Greasy

The Greasy Strangler (2016)

First published in Sight & Sound, October 2016

Review: “You’re such a gross-out, dad. I think I might barf,” says manchild Big Brayden (Sky Elobar) in the opening sequence of The Greasy Strangler. Sporting nothing more than thick-rimmed glasses, a desperate combover and underpants, Brayden has just heard his similarly near-naked father, the sly, silver-haired Big Ronnie (Michael St Michaels, The Video Dead, 1987), wondering aloud why people do not put grease instead of milk in their coffee. In the dilapidated home that they share, father-son tensions are evident. “You probably think I’m the Greasy Strangler,” confides Ronnie. “Tell you a secret: I am the Greasy Strangler.”

Despite Ronnie’s all-out obsession with oily fat, his war on dry food and his declared desire to “lubricate the world”, Brayden prefers, at least at first, to think of his father as a “bullshit artist” than as the mysterious, grease-covered figure who has been gruesomely murdering people at night. The phrase “bullshit artist” becomes a recurrent motif in the film, directed mostly at Ronnie but also at Brayden. Sure enough, Ronnie is prone to fabrication, whether in the information he dishes out on the disco walking tours of LA that he and Brayden conduct together, or in the name-dropping narratives that he tells about his past. Yet from early on we know two things: that lecherous, cranky Ronnie really is the Greasy Strangler, taking bestial vengeance upon all who mildly annoy him; and that barf-inducing excess is very much on the agenda.

In a film which uses a barebones slasher format to frame its Oedipal psychodrama, crude, appetitive, flatulent Ronnie plays the rampaging id to Brayden’s restrained ego. While the virginal son sweetly romances the more experienced Janet (Elizabeth De Razzo), his sidelined father goes a-killing – yet when Brayden’s (prosthetic) micropenis risks being inadequate for Janet, Ronnie dives in with his grotesquely outsized member (that “looks like a massive mouse’s head”) and takes over. A bizarre, possibly schizophrenic love triangle emerges, but ultimately there can only be two in this relationship, and Brayden finds himself torn between Janet, Ronnie and his own inner Greasy Strangler.
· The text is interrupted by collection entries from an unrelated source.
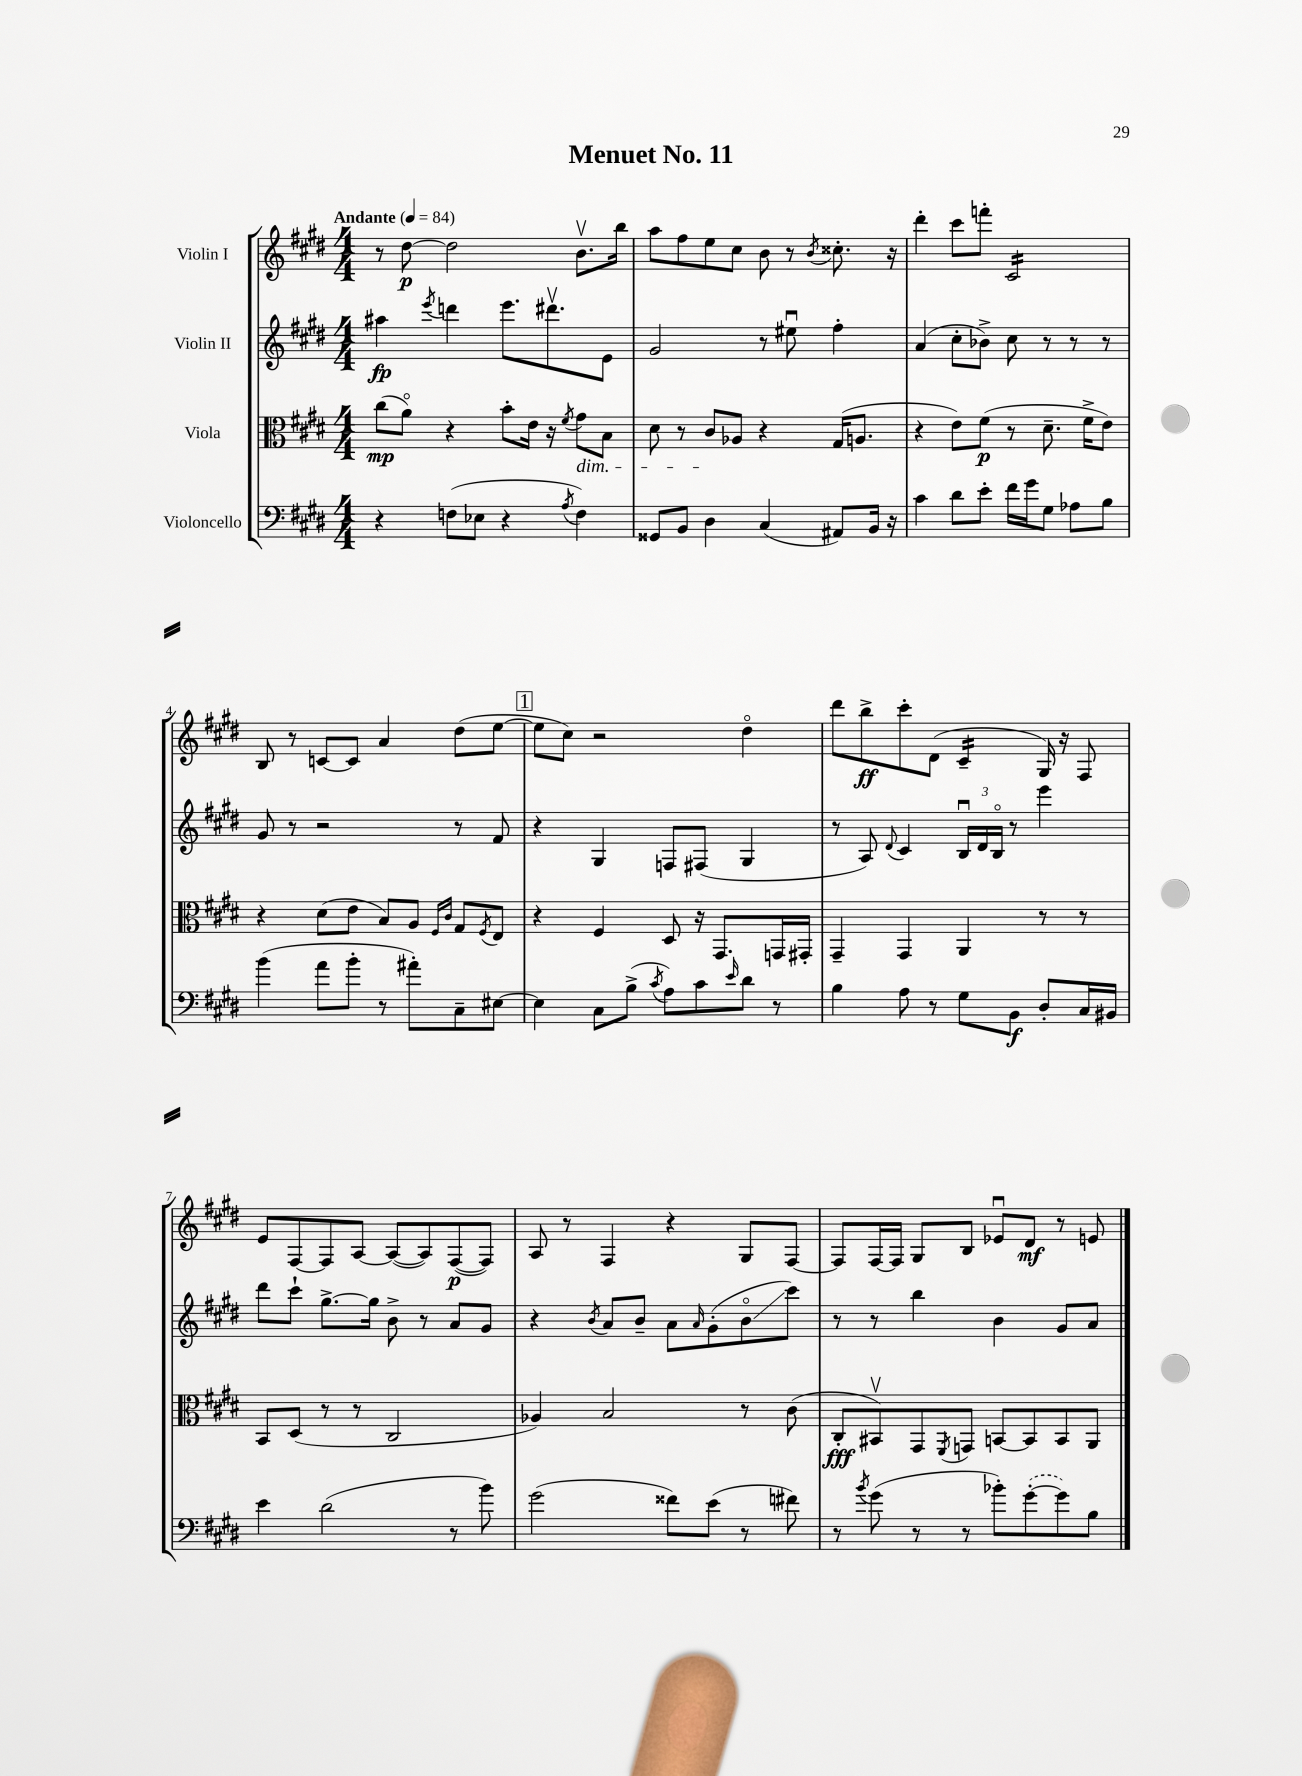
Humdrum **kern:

**kern	**kern	**kern	**kern
*staff4	*staff3	*staff2	*staff1
*clefF4	*clefC3	*clefG2	*clefG2
*k[f#c#g#d#]	*k[f#c#g#d#]	*k[f#c#g#d#]	*k[f#c#g#d#]
*M4/4	*M4/4	*M4/4	*M4/4
*MM84	*MM84	*MM84	*MM84
4r	(8cc#\L	4aa#\	8r
.	8ao\J)	.	[8dd#\
.	.	8qeee/	.
(8F\L	4r	4ddd\	2dd#\]
8E-\J	.	.	.
4r	8b'\L	8.eee\L	.
.	16e\Jk	.	.
.	16r	8.ddd#v\	.
8qA/	8qf#/	.	.
4F\)	8g#\L	.	8.bv\L
.	8B\J	8e\J	.
.	.	.	16bb\Jk
=	=	=	=
8GG##/L	8d#\	2g#/	8aa\L
8BB/J	8r	.	8ff#\
4D#\	8c#/L	.	8ee\
.	8A-/J	.	8cc#\J
(4C#/	4r	8r	8b\
.	.	8ee#u\	8r
.	.	.	8qb/
8AA#/L)	(16G#/LK	4ff#'\	8.cc##'\
.	8.A/J	.	.
16BB/Jk	.	.	.
16r	.	.	16r
=	=	=	=
4c#\	4r	(4a/	4ddd#'\
8d#\L	8e\L)	8cc#'\L	8ccc#\L
8e'\J	(8f#\J	8b-^\J)	8fff'\J
16f#\LL	8r	8cc#\	2c#/
16g#\J	.	.	.
8G#\J	8.d#~\	8r	.
8A-\L	.	8r	.
.	16f#^\LK	.	.
8B\J	8e\J)	8r	.
=	=	=	=
(4b\	4r	8g#/	8B/
.	.	8r	8r
8a\L	(8d#\L	2r	[8c/L
8b'\J	8e\J	.	8c/]J
8r	8B/L)	.	4a/
8a#'\L)	8A/J	.	.
.	16qqF#/LL	.	.
.	16qqc#/JJ	.	.
8C#~\	8G#/L	8r	(8dd#\L
.	8qF#/	.	.
[8E#\J	8E/J	8f#/	[8ee\J
=	=	=	=
4E#\]	4r	4r	8ee\]L
.	.	.	8cc#\J)
8C#\L	4F#/	4G#/	2r
(8B^\J	.	.	.
8qc#/	.	.	.
8A\L)	8D#/	8F/L	.
8c#\	16r	(8F#/J	.
.	8.GG#/L	.	.
16qqe/	.	.	.
8d#\J	.	4G#/	4dd#o\
8r	16GG/L	.	.
.	16GG#'/JJ	.	.
=	=	=	=
4B\	4GG#~/	8r	8ddd#\L
.	.	8A/)	8bb^\
.	.	8qqd#/	.
8A\	4GG#/	4c#/	8ccc#'\
8r	.	.	(8d#\J
8G#\L	4AA/	24Bu/LL	4c#~/
.	.	24d#/	.
.	.	24Bo/JJ	.
8BB\J	.	8r	.
8D#'/L	8r	4eee\	16G#/)
.	.	.	16r
16C#/L	8r	.	8F#/
16BB#/JJ	.	.	.
=	=	=	=
4e\	8BB/L	8ddd#\L	8e/L
.	(8D#/J	8ccc#`\J	[8F#/
(2d#\	8r	[8.gg#^\L	8F#/]
.	8r	.	[8A/J
.	.	16gg#\]Jk	.
.	2C#/	8b^\	(8A/_L
.	.	8r	8A/])
8r	.	8a/L	([8F#/
8b\)	.	8g#/J	8F#/]J)
=	=	=	=
(2g#\	4A-/)	4r	8A/
.	.	.	8r
.	.	8qb/	.
.	2B/	8a/L	4F#/
.	.	8b~/J	.
8f##\L)	.	8a\L	4r
.	.	16qqa/	.
(8e\J	.	(8g#'\	.
8r	8r	8bo\	8G#/L
8f#\)	(8c#\	8ccc#\J)	[8F#/J
=	=	=	=
8r	8C#'/L	8r	8F#/]L
8qb/	.	.	.
(8g#\	8BB#v/)	8r	[16F#/L
.	.	.	16F#/]JJ
8r	8GG#/	4bb\	8G#/L
.	8qFF#/	.	.
8r	8GG/J	.	8B/J
8b-'\L)	[8BB/L	4b\	8e-u/L
([8g#'\	8BB/]	.	8d#/J
8g#\])	8BB/	8g#/L	8r
8B\J	8AA/J	8a/J	8e/
==	==	==	==
*-	*-	*-	*-
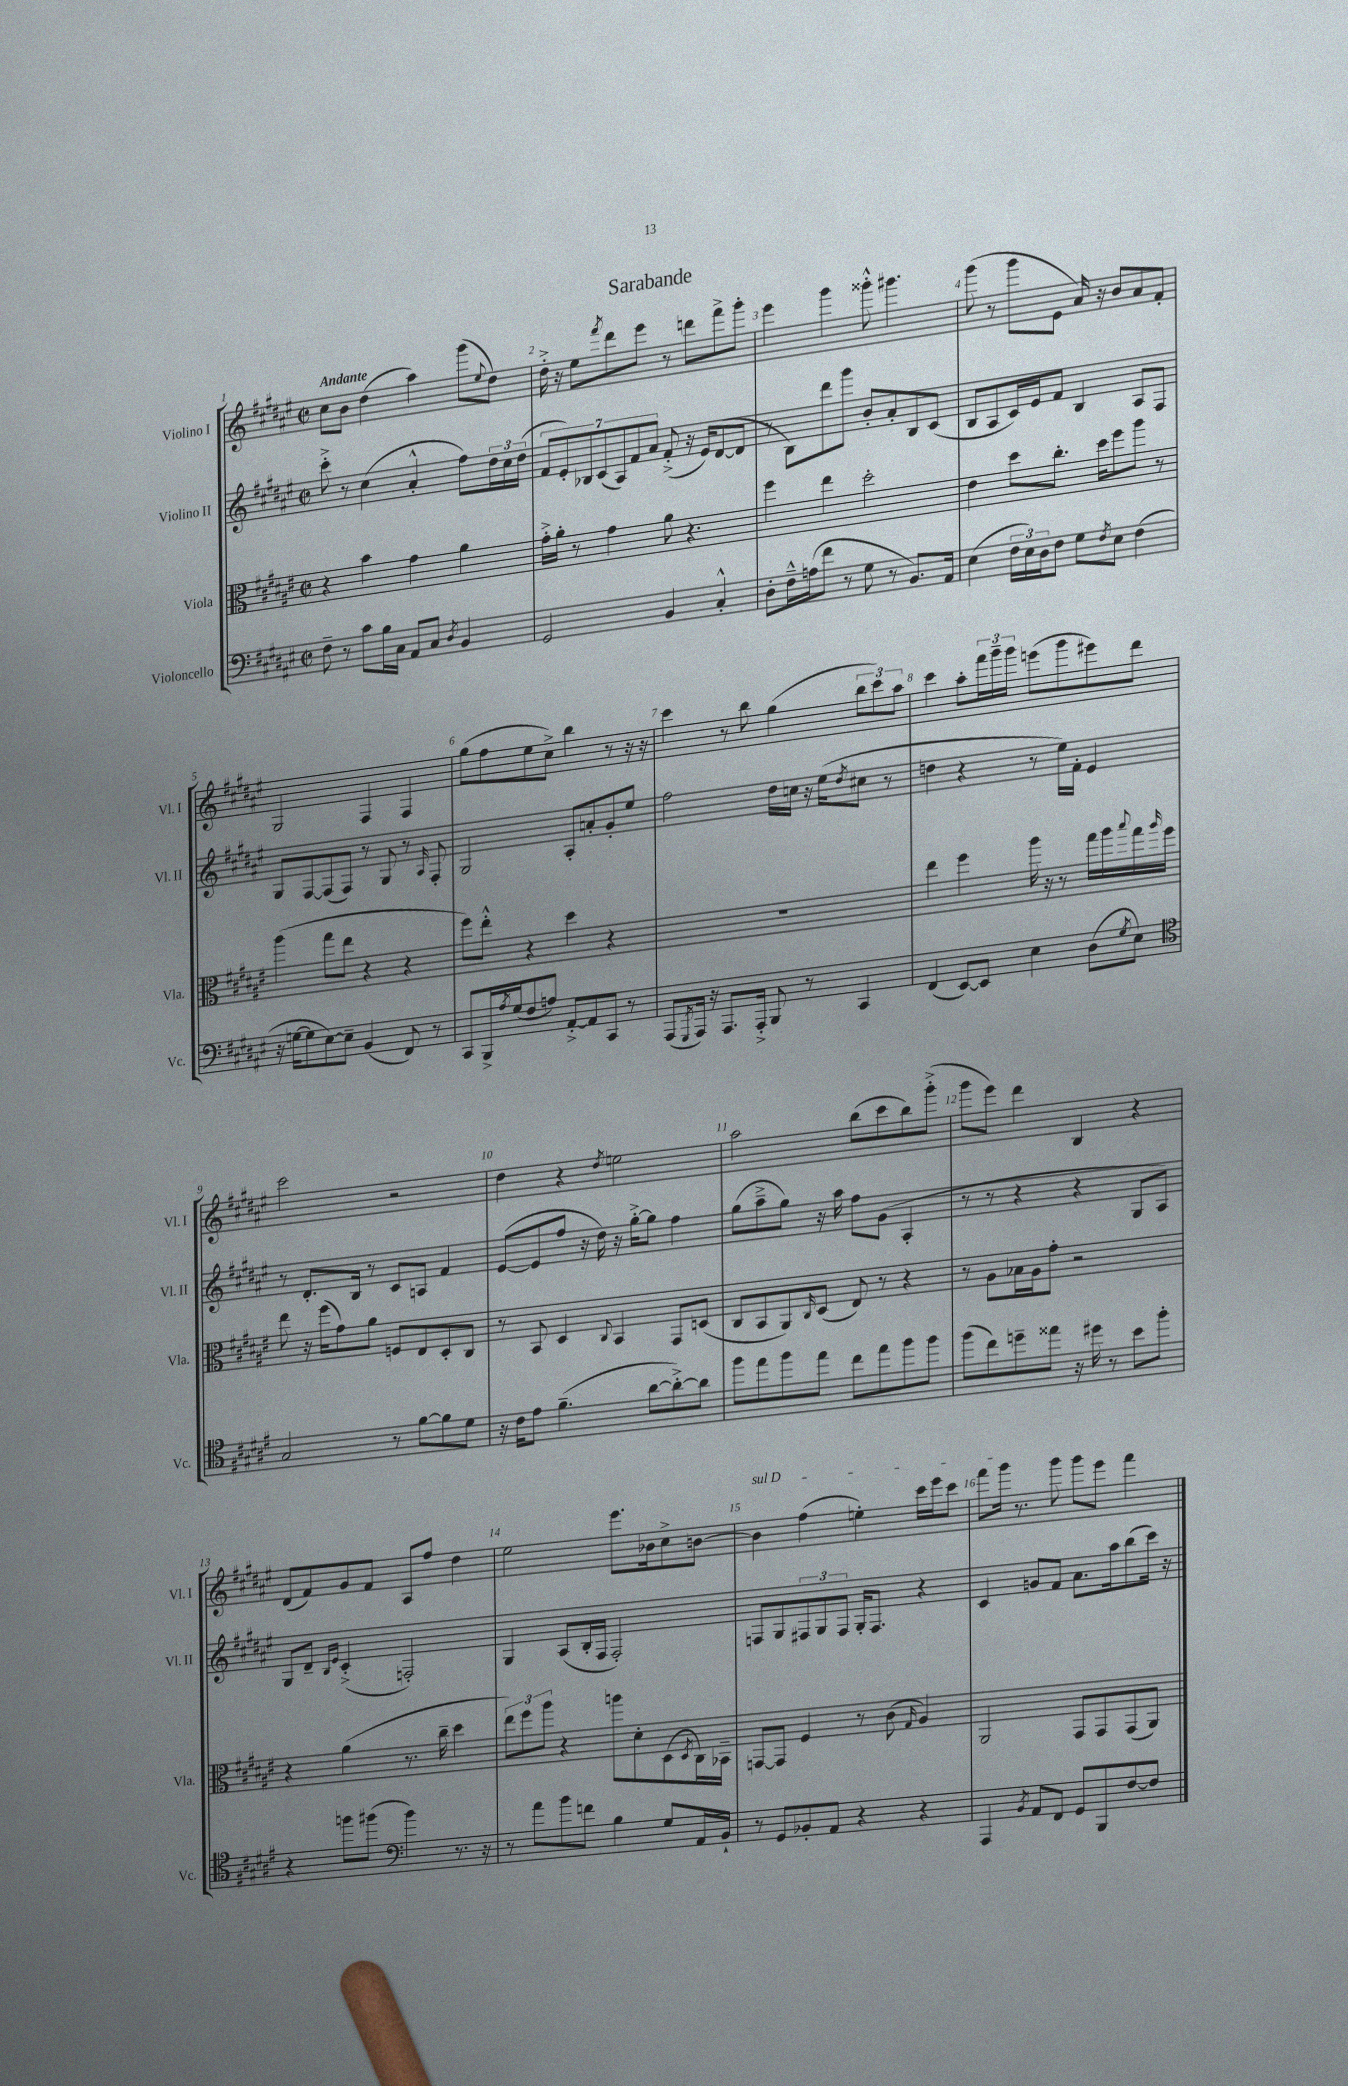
\header { title = "Sarabande" }
<<
\new StaffGroup <<
\new Staff = "s0" \with { instrumentName = "Violino I" shortInstrumentName = "Vl. I" } {
    \clef treble \key fis \major \defaultTimeSignature \time 2/2 \tempo "Andante"
    cis''8 b'8 dis''4( ais''4) gis'''8( \appoggiatura { eis''8 } dis''8) |
    dis''16-.-> r16 eis''8 \acciaccatura { fis'''8 } dis'''8 eis'''8 r8 d'''8 fis'''8-> gis'''8-. |
    eis'''4 gis'''4 gisis'''8-.-^ gis'''4. |
    gis'''8( r8 gis'''8 eis'8 ais'16) r16 b'8 ais'8 fis'8-. |
    gis2 fis4 fis4 |
    gis''8( fis''8 eis''8 cis''8->) b''4 r8 r16 r16 |
    cis'''4 r8 b''8 gis''4( \tuplet 3/2 { b''8 cis'''8) ais''8 } |
    cis'''4 ais''8-. \tuplet 3/2 { fis'''16 gis'''16-- gis'''16 } e'''8( gis'''8 eis'''8) dis'''8 |
    cis'''2 r2 |
    dis''4 r4 \acciaccatura { dis''8 } e''2 |
    ais''2 b''8( cis'''8 b''8) gis'''8-.->( |
    gis'''8 eis'''8) dis'''4 b4 r4 |
    dis'8( fis'8) gis'8 fis'8 ais8 fis''8 dis''4 |
    eis''2 eis'''8. bes'16 cis''8-> b'8~ |
    \once \override TextSpanner.bound-details.left.text = \markup { \italic "sul D" } b'4\startTextSpan fis''4( e''4-.) cis'''16 eis'''16 cis'''8 |
    fis'''8 gis'''16\stopTextSpan r8. gis'''8 gis'''8 eis'''8 fis'''4 \bar "|." |
}
\new Staff = "s1" \with { instrumentName = "Violino II" shortInstrumentName = "Vl. II" } {
    \clef treble \key fis \major \defaultTimeSignature \time 2/2
    cis'''8-.-> r8 cis''4( ais'4-.-^ fis''8) \tuplet 3/2 { dis''16 cis''16 dis''16( } |
    \tuplet 7/4 { fis'8 eis'8-.) bes8 cis'8( ais8) fis'8 ais'8 } fis'8-.->( r16 eis'16) dis'8~( dis'8 |
    r8 b8) dis'''8 gis'''8 b'8-. ais'8-. b8 cis'8( |
    b8 ais8 cis'16) eis'16 fis'8 b4 ais8 fis8 |
    gis8 fis8~ fis8( fis8) r8 gis8 r8 \grace { ais16 } fis8-. |
    gis2 ais8-. a'8-. gis'8-. eis''8 |
    fis''2 dis''16 c''16 r16 eis''16( \acciaccatura { dis''8 } cis''8 r8 |
    d''4 r4 r8 eis''16) fis'16-. eis'4 |
    r8 dis'8.-. b16 r8 cis'8 a8 fis'4 |
    eis'8~( eis'8 fis''8 r16 dis''16) r16 gis''16~-.-> gis''8 fis''4 |
    gis''8( ais''8---> gis''8) r16 ais''16 fis''8 gis'8( ais4-. |
    r8 r8 r4 r4 gis8 ais8) |
    gis8 dis'8-- \grace { b16 eis'16 } cis'4-.->( f2-.) |
    gis4 ais8( b16-. fis16 fis2-.) |
    f8 gis8 \tuplet 3/2 { fis8 gis8 fis8 } gis16-. fis8. r4 |
    cis'4 g'8 fis'8 ais'8. ais''16 b''8( cis'''16) r16 \bar "|." |
}
\new Staff = "s2" \with { instrumentName = "Viola" shortInstrumentName = "Vla." } {
    \clef alto \key fis \major \defaultTimeSignature \time 2/2
    r4 b'4 gis'4 ais'4 |
    gis'16-.-> ais'16-. r8 gis'4 ais'8 r4. |
    fis''4 eis''4 dis''2-. |
    eis'4 dis''8 cis''8.-. dis''16 fis''8 ais''8 r8 |
    ais''4( gis''8 eis''8 r4 r4 |
    fis''8) eis''8-.-^ r4 dis''4 r4 |
    R1 |
    eis''4 fis''4 ais''16 r16 r8 gis''16 ais''16 \appoggiatura { b''8 } gis''16 \grace { ais''16 } fis''16 |
    eis''8 r16 fis''16( gis'8) ais'8 f8 eis8 dis8-. cis8 |
    r8 b,8 dis4 \appoggiatura { cis8 } b,4 gis,8 d8( |
    cis8 b,8 ais,8) \grace { cis16 } dis8( eis8) r8 r4 |
    r8 ais8 bes16 ais16 gis'8-. r2 |
    r4 ais'4( r8. cis''16-- dis''4 |
    \tuplet 3/2 { eis''8) fis''8 ais''8 } r4 a''8 dis'8-. dis8( \acciaccatura { dis8 } cis16) bes,16-- |
    g,8~ g,8 fis4 r8 cis'8( \grace { gis16 } ais4) |
    ais,2 gis,8 gis,8 gis,8( ais,8) \bar "|." |
}
\new Staff = "s3" \with { instrumentName = "Violoncello" shortInstrumentName = "Vc." } {
    \clef bass \key fis \major \defaultTimeSignature \time 2/2
    fis8-- r8 cis'8 b16 cis16 ais,8 cis8 \acciaccatura { dis8 } b,4 |
    gis,2 b,4 cis4-.-^ |
    dis8-. fis16---^ a16( fis'8 r8 gis8 r8 b,8.) ais,16 |
    eis4( \tuplet 3/2 { fis16 eis16) dis16 } fis8 gis8 \acciaccatura { fis8 } eis8 fis4( |
    r16 g16~ g8 eis8~) eis8-- b,4( fis,8) r8 |
    cis,8 b,,16-> \acciaccatura { ais8 } gis16( fis8 a8) ais,8~-.-> ais,8 cis,8 r8 |
    ais,,8( \acciaccatura { gis,,8 } ais,,16) r16 ais,,8. ais,,16-.-> b,,8 r8 cis,4 |
    fis,4( eis,8~) eis,8 eis4 dis8( \acciaccatura { gis8 } eis8) |
    \clef tenor gis2 r8 fis'8~ fis'8 dis'8 |
    r16 cis'16 eis'8 fis'4.--( ais'8~ ais'8~-.->) ais'8 |
    fis''8 eis''8 fis''8 eis''8 cis''8 eis''8 fis''8 fis''8 |
    fis''8( cis''8) d''8-- eisis''8 r16 dis''16 r8 b'8 fis''8-. |
    r4 f''8 fis''8( \clef bass b'4) r8. r16 |
    r8 ais'8 b'8 f'8 b4 gis8 ais,16 b,16-! |
    r8 gis,8 bes,8-. ais,8 r4 r4 |
    ais,,4 \acciaccatura { b,8 } ais,8 fis,8 gis,8 b,,8 fis8~ fis8 \bar "|." |
}
>>
>>
\layout { \context { \Score \override BarNumber.break-visibility = ##(#f #t #t) barNumberVisibility = #all-bar-numbers-visible } }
Director/co-writer Jim Hosking revels in offering a skew-whiff view of the strange world that his even stranger characters inhabit – conjured from the secondary smoke of Russ Meyer, John Waters and even Alejandro Jodorowsky (at his most Freudian). In this priapic parade of wrongness, littered with gross-out gags and outré transgressions, urges are base, lines are jaw-dropping and all the lowest tastes are eventually catered – while Andrew Hung’s Eighties-aping synth score provides the perfect cheesy accompaniment to Ronnie’s love of ‘creamy cocktails’. Yet beneath the surreal stylisation remains a rich story of a divided self. For as abused, ‘manic-depressive’ Brayden belatedly comes of age by adopting his questionable legacy and finally, fully becoming his father’s son, The Greasy Strangler proves to be a patriarchal Psycho (1960) by way of Fight Club (1999), with more than a touch of post-Troma-tic unhingedness.

Synopsis: Los Angeles. Virginal manchild Brayden still lives with his father Ronnie, decades after his mother left with abusive bodybuilder Rick Prickles. On the disco tour that he runs with Ronnie, Brayden meets Janet, and they start dating. By nights, Ronnie covers himself in grease and becomes the Greasy Strangler, murdering those who annoy him – first some tourists, then a hot dog vendor – before cleaning the grease off himself at the car wash owned by his blind friend Paul. After Ronnie also murders Brayden’s best friend Oinker, Brayden tells Janet that he will investigate, expose and kill the Greasy Strangler himself. Brayden suspects that Ronnie is the Greasy Strangler. After a night out dancing with Paul, Ronnie intercepts Janet and enjoys a ‘sensual’ night with her. The next morning, Ronnie tells a crestfallen Brayden that he is now officially dating Janet. Janet is torn. As the Greasy Strangler, Ronnie kills Paul. Brayden contacts a detective, Jody, and shows him grease found in Ronnie’s room. Jody (in fact Ronnie in disguise) tells Brayden to ‘end all enquiries’, but Brayden is determined to expose the Greasy Strangler. Janet offers to help, and agrees to marry Brayden. Enraged, Ronnie evicts Brayden, storms off, and returns as the Greasy Strangler, abducting Janet. “I can be the Greasy Strangler too,” declares Brayden, covering himself in his father’s grease – and then helping Ronnie strangle Janet. Reconciled, father and son kill Rick Prickles, imagine their own firing-squad execution, and frolic together in the wilderness.